» **EXTRAIT DU DOCUMENT**:
.....

Al Jaber, patron de la compagnie pétrolière Adnoc, leur avait demandé de venir avec des « solutions » plutôt que des « positions déterminées », lui qui répète vouloir un « accord historique » le 12 décembre, compatible avec « la science » climatique et le maintien en vie de l’objectif de réchauffement à 1,5 °C fixé par l’accord de Paris.

En public, le représentant saoudien lui a répondu en appelant les 194 pays plus l’Union européenne impliqués dans les négociations à prendre en compte les « perspectives » et les « inquiétudes » de Riyad, plaidant pour le développement des technologies, controversées, de captage du carbone.

Inclure dans le texte final un objectif de « sortie » ou même de « réduction » des énergies fossiles « bouleverserait l’économie mondiale et augmenterait les inégalités dans le monde », a abondé son homologue irakien.

.....

» **EXTRAIT DE DONNÉES**:
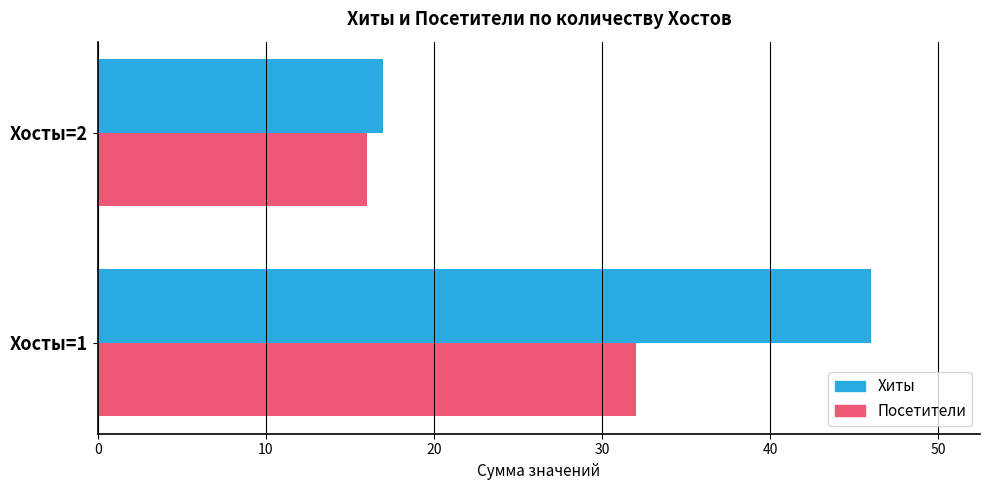

What is the sum of the Посетители values at Хосты=2 and Хосты=1?

48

.....

» **CONSIGNE**: Reprenez l'extrait sur les négociations climatiques et les énergies fossiles à la suite de sa dernière phrase, dans le même ton journalistique.

» **RÉPONSE**:
Des ONG aux négociateurs, les participants expriment pourtant le même sentiment qu’un accord n’a jamais été aussi proche pour signaler le début de la fin du pétrole, du gaz et du charbon, dont la combustion depuis le XIXe siècle a permis l’essor économique mondial au prix du réchauffement de la planète.

Lors du « majlis » dominical, les ministres ont souscrit les uns après les autres à la sortie des énergies fossiles, « ce que je n’aurais jamais imaginé il y a seulement deux ans », a réagi Catherine Abreu, de l’ONG Destination Zero.

À la fin de la réunion, le commissaire européen au Climat, Wopke Hoekstra, s’est dit sûr qu’il existait « une majorité, voire une supermajorité de pays présents qui veulent plus d’ambition ».

Puis, signe que les vraies négociations ne font que commencer, il s’est ensuite rendu au pavillon saoudien.

La Chine veut un accord

Une source de la présidence européenne confie même qu’à ce stade, les camps n’ont pas encore montré leurs cartes.

Autre indice que, malgré les postures publiques, tout le monde se parle : samedi, plusieurs diplomates (dont Chine, Émirats et Arabie saoudite) ont célébré l’anniversaire de l’émissaire américain pour le climat, John Kerry, qui aura 80 ans lundi, selon deux sources.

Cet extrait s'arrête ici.